Y ahí comenzó la verdadera oración de Ester..... No una oración adornada, no una oración religiosa; sino esa que nace cuando el alma deja de defenderse y se entrega por completo.

El ayuno que sostuvo una nación

Antes de hablar con el rey, Ester pidió ayuno; eso siempre me conmueve. Porque teniendo belleza, posición y privilegios... entendió que nada de eso bastaba.

Había puertas que sólo podían abrirse cuando alguien doblaba las rodillas, ella sabía que la batalla visible se decidiría primero en el mundo invisible, y quizá ahí está una de las lecciones más profundas de Ester: las mujeres más fuertes no siempre son las que más hablan... sino las que más dependen de Dios.

La reina que nunca dejó de ser Hadassah

Aunque llevaba corona, Ester nunca dejó de recordar quién era. ¡Eso es precioso! El palacio no borró su esencia, la fama no le robó la ternura, el poder no endureció su corazón, siguió siendo aquella muchacha sensible que lloraba por su pueblo.

Y tal vez ahí reside la belleza más grande de las personas usadas por Dios: siguen teniendo un corazón blando. Hay gente que, después de sufrir, se vuelve fría, pero otros... después de sufrir, se vuelven refugio.

Ester fue una de ellas; y eso también ocurre con nosotros.

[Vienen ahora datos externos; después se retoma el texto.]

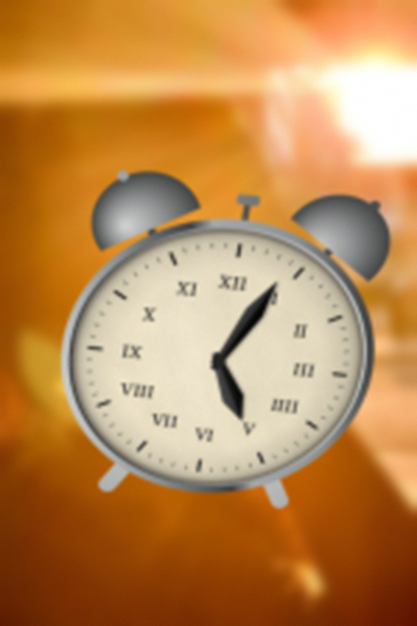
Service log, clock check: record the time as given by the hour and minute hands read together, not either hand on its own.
5:04
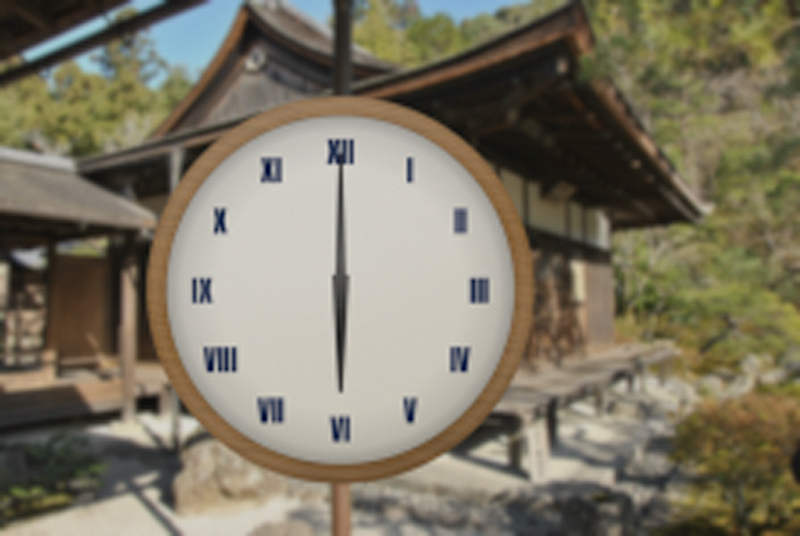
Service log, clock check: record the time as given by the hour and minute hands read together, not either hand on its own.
6:00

La vida puede ponernos nombres basados en heridas, decepciones o temporadas difíciles... pero Dios sigue mirando aquello que sembró en nuestro interior desde el principio.

Él sigue viendo la mujer sensible debajo de la armadura, la niña herida debajo de la sonrisa fuerte, la estrella escondida debajo del polvo del cansancio.

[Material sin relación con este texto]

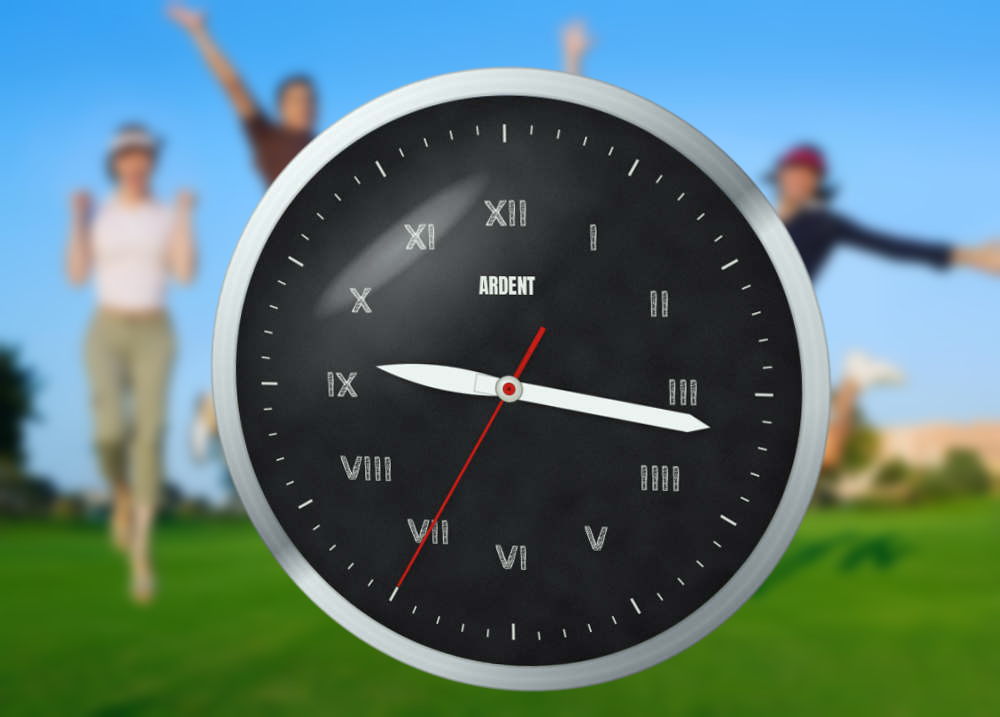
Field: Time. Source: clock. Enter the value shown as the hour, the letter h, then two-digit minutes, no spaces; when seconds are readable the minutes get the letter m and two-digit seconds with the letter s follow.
9h16m35s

Y cuando Dios decide levantar a alguien, no necesita perfección, ¡sólo un corazón dispuesto!

Tal vez hoy tú también estés delante de una puerta que te asusta, una conversación difícil, una espera larga, una decisión dolorosa, un paso que parece más grande que tus fuerzas... entonces recuerda a Ester.

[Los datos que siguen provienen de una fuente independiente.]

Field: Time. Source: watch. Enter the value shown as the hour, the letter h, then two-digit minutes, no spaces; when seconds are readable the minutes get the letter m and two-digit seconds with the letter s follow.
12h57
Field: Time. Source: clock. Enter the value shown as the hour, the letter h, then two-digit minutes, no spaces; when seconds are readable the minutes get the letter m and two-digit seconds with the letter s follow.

Recuerda que las personas rendidas son peligrosamente poderosas en las manos de Dios; no necesitas entrar confiando en ti, ¡necesitas entrar confiando en él!

Y quizá tu oración en estos momentos no tenga muchas palabras... quizá baste con decir con humildad: “Señor... aquí estoy, si tengo que temblar, temblaré, pero no quiero vivir escondiéndome de aquello para lo que tú me llamaste.”

Porque al final, las historias más hermosas no son las de quienes nunca tuvieron miedo; sino las de quienes caminaron de la mano de Dios aún con el corazón latiendo deprisa.